In an innate defense system, it is well documented that the mononuclear leukocytes and polymorphonuclear neutrophils participate in defense against infecting agents. These leukocytes initially show chemotactic migration toward the area of infection.9,15 In AD patients, high frequency of infections indicates that there exist immune related disorders, possibly involving the modifications of these leukocytes. Forte et al.15 showed a deficiency in the activity of mononuclear leukocytes, but only in five AD patients. In another study, Forte et al. showed that there was an inhibition in the phagocytic activity of mononuclear leukocytes and neutrophils derived from 19 AD patients, in which, 14 (73.68%) showed a reduction in the neutrophilic and mononuclear phagocytic activity, whereas two (1.53%) patients presented a reduction in the activity of both phagocytes.9 Melezyńska-Matej et al. reported decreased phagocytic activity in 12 AD patients out of 18 studied patients.16 In the present study, we have investigated leukocytes’ phagocytic activity in 50 severe AD patients. Our data demonstrated that there has been a reduction in the phagocytic activity of mononuclear leukocytes in AD patients compared with the mononuclear leukocytes of normal human controls. Neutrophils from our AD patients also showed a similar reduction in the phagocytic activity compared with the neutrophils obtained from healthy children.

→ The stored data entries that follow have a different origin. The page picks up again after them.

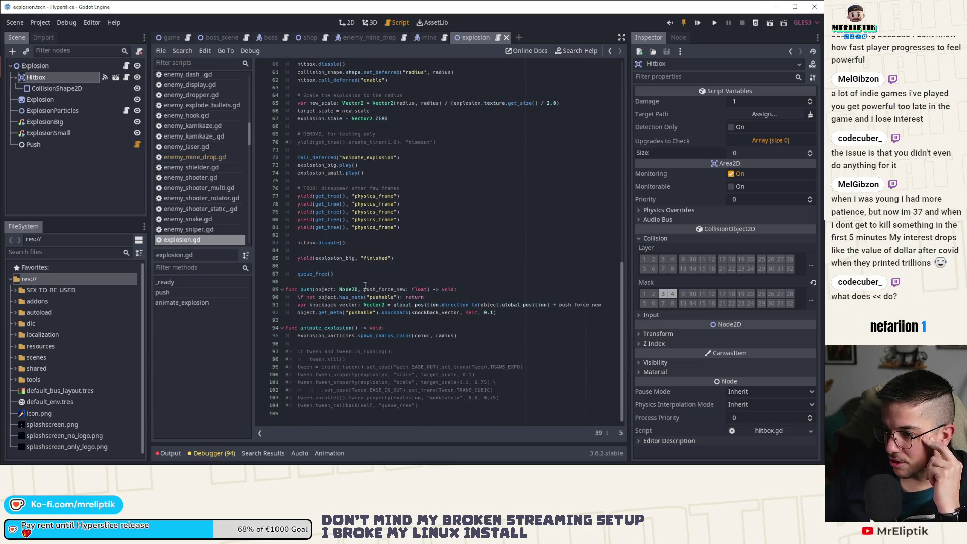
pyautogui.scroll(10, 539, 208)
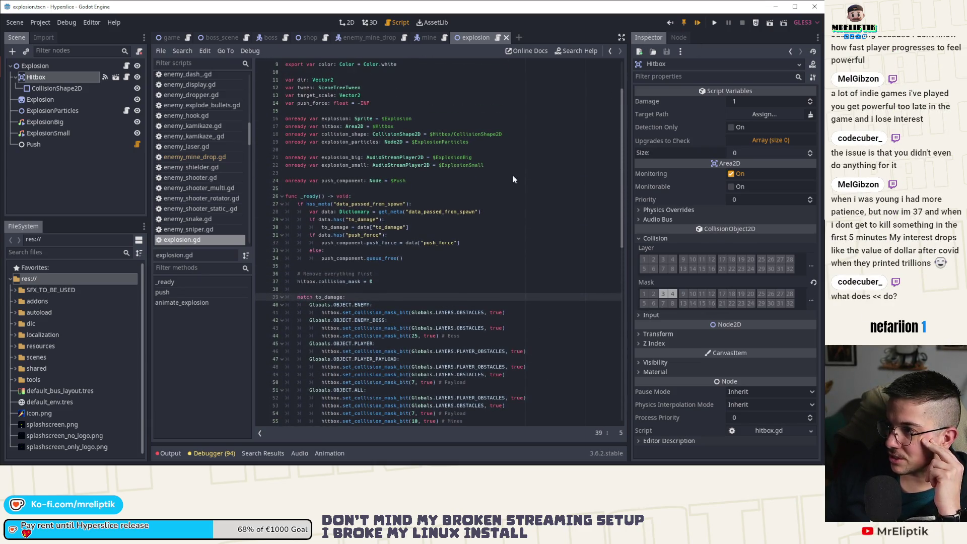
pyautogui.press('F5')
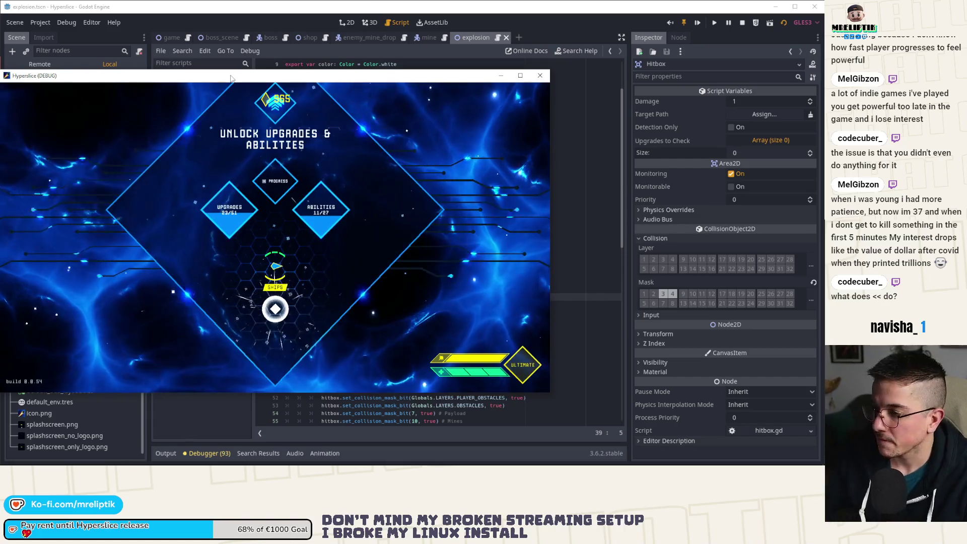
# Step: Stop the game with F8 and expand the Hitbox's Collision layer and mask settings
pyautogui.press('F8')
pyautogui.click(663, 238)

The complement system plays a vital role in the innate defense against all commonly occurring pathogens. Activation of complement leads to robust and efficient proteolytic cascade, which results in the killing of pathogens as well as in the generation of the classical inflammatory regulatory responses through the production of pro-inflammatory mediators. Now it is well-established that complement is a functional bridge of innate immune response that allows a host to defend against pathogenic challenges.17 Therefore, we measured C3 and C4 in our AD patients and compared them with the control group. Our data showed that both human C3 and C4 levels were significantly higher in our AD patients than healthy children in control group. These results further support our findings of phagocytic activity of leukocytes in our AD patients.

Conclusion

Mononuclear and/or polymorphonuclear leukocytes from severe AD patients showed a reduction in chemotactic response and phagocytic activity. This may link with the compromised complement system in patients with AD. Hence, in the present work, we clearly showed that AD is exacerbated with compromised immunological response, especially the innate immune response.